Stored dataset items:
**********

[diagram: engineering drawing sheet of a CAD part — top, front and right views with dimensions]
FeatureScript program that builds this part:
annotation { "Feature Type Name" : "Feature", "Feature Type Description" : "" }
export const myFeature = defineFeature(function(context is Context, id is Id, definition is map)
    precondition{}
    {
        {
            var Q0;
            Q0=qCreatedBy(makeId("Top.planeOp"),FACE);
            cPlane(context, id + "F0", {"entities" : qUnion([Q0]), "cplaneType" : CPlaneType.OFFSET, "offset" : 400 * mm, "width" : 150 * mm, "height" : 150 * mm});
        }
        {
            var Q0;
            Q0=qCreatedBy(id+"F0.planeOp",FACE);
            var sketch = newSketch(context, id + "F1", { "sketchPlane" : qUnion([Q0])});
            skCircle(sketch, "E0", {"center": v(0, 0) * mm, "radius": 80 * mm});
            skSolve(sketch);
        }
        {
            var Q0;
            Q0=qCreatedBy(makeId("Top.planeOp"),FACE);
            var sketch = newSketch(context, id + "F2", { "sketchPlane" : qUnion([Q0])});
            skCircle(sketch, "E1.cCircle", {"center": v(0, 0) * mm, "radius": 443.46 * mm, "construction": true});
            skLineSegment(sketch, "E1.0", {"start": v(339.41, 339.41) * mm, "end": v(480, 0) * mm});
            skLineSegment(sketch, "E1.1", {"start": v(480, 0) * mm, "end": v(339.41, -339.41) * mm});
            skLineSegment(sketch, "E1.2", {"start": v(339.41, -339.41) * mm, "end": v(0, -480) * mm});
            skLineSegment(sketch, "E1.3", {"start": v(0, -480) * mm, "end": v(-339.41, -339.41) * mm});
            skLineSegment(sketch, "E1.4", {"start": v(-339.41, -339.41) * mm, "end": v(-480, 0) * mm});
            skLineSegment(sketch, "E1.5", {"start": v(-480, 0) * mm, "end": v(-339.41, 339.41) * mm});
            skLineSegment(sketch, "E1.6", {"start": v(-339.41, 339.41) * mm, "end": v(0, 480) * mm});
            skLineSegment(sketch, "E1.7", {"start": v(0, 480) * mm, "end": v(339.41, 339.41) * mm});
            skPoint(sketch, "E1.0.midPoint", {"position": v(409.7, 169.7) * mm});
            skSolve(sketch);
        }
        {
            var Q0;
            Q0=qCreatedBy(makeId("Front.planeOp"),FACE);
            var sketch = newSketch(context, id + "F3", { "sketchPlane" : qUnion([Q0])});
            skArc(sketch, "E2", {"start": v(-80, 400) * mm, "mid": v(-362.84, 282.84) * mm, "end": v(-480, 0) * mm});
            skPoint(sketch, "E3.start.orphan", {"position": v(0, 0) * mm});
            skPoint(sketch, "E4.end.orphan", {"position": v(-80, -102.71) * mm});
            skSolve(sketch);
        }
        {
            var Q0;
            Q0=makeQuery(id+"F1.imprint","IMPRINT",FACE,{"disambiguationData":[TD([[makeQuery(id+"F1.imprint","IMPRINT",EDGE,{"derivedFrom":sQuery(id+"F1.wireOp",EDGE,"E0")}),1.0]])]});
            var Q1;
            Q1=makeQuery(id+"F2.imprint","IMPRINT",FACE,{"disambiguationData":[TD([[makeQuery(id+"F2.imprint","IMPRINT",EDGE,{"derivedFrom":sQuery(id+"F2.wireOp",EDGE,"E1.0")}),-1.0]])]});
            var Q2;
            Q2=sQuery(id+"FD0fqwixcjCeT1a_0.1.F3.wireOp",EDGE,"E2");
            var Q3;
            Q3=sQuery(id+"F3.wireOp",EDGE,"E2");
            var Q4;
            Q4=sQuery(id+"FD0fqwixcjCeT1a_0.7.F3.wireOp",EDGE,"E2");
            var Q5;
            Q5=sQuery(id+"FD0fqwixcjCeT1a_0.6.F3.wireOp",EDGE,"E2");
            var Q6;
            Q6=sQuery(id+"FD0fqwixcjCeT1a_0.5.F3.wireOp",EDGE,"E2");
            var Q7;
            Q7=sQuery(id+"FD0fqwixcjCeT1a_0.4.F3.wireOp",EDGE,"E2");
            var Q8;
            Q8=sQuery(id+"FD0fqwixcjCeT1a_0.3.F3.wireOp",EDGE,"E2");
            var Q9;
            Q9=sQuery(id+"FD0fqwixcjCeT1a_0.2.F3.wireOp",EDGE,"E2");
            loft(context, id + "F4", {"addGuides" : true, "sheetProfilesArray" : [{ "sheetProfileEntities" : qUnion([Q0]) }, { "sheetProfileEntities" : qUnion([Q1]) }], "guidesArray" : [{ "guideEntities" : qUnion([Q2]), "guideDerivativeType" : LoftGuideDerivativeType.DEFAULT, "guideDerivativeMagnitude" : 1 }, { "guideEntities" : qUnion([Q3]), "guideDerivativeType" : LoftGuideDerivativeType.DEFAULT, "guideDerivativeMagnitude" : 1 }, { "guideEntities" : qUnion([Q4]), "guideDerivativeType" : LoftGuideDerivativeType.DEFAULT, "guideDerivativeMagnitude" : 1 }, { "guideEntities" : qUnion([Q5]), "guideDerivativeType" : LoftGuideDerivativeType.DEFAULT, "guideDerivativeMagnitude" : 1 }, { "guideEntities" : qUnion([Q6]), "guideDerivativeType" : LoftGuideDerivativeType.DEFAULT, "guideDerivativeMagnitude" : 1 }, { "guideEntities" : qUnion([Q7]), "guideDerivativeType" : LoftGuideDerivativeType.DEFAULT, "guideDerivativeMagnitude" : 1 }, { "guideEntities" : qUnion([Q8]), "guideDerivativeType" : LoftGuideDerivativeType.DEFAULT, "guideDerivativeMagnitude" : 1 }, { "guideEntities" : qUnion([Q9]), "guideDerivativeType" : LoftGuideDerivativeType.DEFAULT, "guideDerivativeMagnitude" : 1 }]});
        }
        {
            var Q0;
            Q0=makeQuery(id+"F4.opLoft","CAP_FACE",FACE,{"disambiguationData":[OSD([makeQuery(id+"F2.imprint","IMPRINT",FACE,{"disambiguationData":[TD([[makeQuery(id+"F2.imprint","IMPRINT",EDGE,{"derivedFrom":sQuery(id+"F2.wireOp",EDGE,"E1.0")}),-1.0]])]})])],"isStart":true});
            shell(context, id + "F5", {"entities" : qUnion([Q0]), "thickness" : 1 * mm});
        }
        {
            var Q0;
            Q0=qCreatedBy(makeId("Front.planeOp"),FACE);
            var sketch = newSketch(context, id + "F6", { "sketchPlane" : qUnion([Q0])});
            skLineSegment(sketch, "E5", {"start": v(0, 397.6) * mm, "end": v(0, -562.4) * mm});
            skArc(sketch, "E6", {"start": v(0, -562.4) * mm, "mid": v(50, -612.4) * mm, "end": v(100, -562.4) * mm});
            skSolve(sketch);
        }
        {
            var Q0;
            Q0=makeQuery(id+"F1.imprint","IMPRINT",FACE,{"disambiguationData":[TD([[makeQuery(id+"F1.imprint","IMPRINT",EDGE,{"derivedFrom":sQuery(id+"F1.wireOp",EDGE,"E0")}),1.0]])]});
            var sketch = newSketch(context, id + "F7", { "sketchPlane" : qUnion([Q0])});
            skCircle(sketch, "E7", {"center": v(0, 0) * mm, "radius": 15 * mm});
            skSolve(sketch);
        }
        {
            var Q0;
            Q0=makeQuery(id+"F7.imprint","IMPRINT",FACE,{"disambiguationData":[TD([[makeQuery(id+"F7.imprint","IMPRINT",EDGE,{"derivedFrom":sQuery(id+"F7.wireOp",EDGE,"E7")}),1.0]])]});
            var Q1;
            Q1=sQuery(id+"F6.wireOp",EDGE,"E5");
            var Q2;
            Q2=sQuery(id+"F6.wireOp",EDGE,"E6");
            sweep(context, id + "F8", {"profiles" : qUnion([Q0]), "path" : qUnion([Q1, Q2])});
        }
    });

**********

— Exercise objective —
Rewrite the records as a JSON list of strings, one string per line and no blank lines, starting with the first line and going on through the line with "export const myFeature". Include only those lines.

— Answer for this exercise —
[
  "[diagram: engineering drawing sheet of a CAD part — top, front and right views with dimensions]",
  "FeatureScript program that builds this part:",
  "annotation { \"Feature Type Name\" : \"Feature\", \"Feature Type Description\" : \"\" }",
  "export const myFeature = defineFeature(function(context is Context, id is Id, definition is map)"
]